On-premise Extractor server

Source system

(on-premise)

Depending on the database, typical ports are 5432 for Postgres and 30015 for HANA for example.

TCP

JDBC connection from on-premise Extractor server to the database. The port is the one you normally use to connect to the database.

On-premise Extractor server

Celonis Platform

443

TCP

HTTPS connection from on-premise Extractor server to Celonis cloud endpoint. The IPs of the Celonis Platform depending on the cloud cluster (which can be seen in the URL), and they can be found in the section below.

Network settings for scenario B (direct access)

Source System

Target System

Port

Protocol

Description

Celonis Platform

Source system

(on-premise)

Depending on the database, typical ports are 5432 for Postgres and 30015 for HANA for example

TCP

JDBC connection from the Celonis Platform to the database. The port is the one you normally use to connect to the database. The IPs of the Celonis Platform depending on the cloud cluster (which can be seen in the URL), and they can be found in the section below.

Celonis Platform IP addresses depending on the cluster

The respective clusters use multiple IPs each, so you need to enable all three of them in your firewall configuration to connect the on-premise Extractor server and the cloud endpoint.

Step 3: Only if your database is not reachable from the Celonis Platform: Set up the database Extractor on-premise in your network (responsible role: infrastructure admin)

Please refer to the documentation on how to set up an on premise Extractor.

For downloads, contact Celonis Support.

If you would like to use a proxy (optional), please refer to the proxy configuration page.

Step 4: Configure a user with sufficient permissions in your database (responsible role: database admin)

In order to extract from a database, you need to create or use an existing user who has read (SELECT) access to all tables that should be extracted. The user should also access the schema information_schema to read metadata for the tables to be extracted.

Step 5: Creating the Data Connection in a Data Pool (responsible role: data engineer)
10944558.png

Fill in your connection details of the database that you would like to connect to:

  1. Name: The name you want to assign to this data connection.

  2. Uplink Connections: The name of the Uplink Extractor Server installed on your end. This is not applicable in the case of Direct Connections. This option will not show up in case you have selected the "Cloud Connection" option.

  3. Database Type: The type (generic name) of the database to which you want to connect.

  4. Configuration Type: Choose "Customer JDBC Query String" if you have the query string. If you want to enter the fields one by one below, use the "Standard" option.

  5. Host: The database server name or IP address of the database server.

  6. Port: The port to connect to the database server.

  7. Service Name: If applicable to a specific database type (e.g. Oracle), enter the Service Name (Alias) associated with the database server.

  8. Schema name: The schema to use. (Optional)

  9. Additional Properties: Additional properties like validateCertificate=false for a HANA database or integratedSecurity=true for domain users in MSSQL.

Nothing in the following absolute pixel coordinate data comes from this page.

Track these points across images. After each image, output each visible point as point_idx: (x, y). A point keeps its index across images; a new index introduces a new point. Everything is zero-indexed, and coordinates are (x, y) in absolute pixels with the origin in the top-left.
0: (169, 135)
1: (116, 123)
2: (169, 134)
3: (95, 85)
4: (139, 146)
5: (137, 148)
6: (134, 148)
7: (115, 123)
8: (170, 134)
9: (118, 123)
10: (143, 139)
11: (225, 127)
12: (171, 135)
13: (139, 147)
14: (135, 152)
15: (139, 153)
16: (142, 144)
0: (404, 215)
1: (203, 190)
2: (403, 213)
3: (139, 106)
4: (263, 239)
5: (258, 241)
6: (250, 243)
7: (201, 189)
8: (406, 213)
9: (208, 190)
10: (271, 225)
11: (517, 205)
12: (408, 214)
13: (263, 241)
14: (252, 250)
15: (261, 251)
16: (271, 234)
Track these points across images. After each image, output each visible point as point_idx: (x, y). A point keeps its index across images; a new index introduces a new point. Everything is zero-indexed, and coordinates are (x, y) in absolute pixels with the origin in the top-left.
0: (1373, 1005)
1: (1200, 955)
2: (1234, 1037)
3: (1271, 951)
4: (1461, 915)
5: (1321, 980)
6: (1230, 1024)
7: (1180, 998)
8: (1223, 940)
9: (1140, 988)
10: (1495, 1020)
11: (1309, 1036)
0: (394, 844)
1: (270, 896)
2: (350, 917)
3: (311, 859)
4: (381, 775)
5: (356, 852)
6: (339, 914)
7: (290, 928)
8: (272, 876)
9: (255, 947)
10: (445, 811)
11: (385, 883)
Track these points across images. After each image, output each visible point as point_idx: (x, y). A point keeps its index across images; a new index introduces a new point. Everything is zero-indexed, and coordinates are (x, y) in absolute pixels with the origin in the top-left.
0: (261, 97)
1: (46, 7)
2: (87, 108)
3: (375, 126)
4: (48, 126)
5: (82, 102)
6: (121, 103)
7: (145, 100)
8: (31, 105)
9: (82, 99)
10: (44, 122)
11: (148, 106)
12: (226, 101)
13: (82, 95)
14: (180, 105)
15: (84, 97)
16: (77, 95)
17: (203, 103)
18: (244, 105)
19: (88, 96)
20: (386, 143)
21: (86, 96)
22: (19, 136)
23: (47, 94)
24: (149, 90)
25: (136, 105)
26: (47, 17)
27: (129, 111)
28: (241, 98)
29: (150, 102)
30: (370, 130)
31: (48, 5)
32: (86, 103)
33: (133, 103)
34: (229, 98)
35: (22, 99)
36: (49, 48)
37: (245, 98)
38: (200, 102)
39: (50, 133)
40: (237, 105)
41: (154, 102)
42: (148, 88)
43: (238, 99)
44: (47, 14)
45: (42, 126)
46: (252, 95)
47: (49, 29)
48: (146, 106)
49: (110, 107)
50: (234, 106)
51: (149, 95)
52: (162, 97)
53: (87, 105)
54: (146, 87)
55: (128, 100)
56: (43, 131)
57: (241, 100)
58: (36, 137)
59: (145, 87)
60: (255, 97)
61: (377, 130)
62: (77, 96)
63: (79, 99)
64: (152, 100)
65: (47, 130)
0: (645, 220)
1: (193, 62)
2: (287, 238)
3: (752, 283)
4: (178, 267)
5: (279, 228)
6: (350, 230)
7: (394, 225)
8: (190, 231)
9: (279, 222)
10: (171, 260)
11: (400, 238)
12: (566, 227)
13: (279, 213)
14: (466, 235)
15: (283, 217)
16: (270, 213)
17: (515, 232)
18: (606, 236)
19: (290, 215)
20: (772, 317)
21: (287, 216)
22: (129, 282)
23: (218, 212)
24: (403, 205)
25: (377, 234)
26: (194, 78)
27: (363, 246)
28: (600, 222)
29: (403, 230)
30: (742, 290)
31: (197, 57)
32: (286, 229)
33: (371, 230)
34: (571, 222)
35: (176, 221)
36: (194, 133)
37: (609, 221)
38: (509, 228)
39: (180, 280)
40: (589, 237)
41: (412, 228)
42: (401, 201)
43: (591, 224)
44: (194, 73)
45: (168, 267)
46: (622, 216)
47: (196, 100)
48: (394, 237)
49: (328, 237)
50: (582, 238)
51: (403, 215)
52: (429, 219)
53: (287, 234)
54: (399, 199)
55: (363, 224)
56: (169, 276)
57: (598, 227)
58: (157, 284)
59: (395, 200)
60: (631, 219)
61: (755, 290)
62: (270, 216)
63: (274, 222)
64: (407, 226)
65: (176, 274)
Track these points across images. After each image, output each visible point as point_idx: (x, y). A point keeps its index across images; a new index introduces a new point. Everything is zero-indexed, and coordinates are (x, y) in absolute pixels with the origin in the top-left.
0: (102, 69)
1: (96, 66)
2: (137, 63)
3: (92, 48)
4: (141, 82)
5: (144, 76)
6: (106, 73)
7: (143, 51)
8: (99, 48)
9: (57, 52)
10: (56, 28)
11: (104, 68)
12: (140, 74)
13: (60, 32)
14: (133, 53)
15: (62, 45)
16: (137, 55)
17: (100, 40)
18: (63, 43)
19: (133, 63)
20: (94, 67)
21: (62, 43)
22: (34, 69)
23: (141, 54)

  10. Username: The username to connect to the database server (see Step 4 above).

  11. Password: The password of the user (see Step 4 above).

  12. Advanced Settings: Database-specific settings that you may need to configure. Default values are provided for each of these settings.

    1. Maximum number of parallel extractions: This is usually governed by the database type you are using. The default value chosen is 4.

    2. Timeout for database connections: Timeout for all database connections created in this connection (specific to this connection only). This value will overwrite the local timeout (in application.yaml) in case of uplinked connection.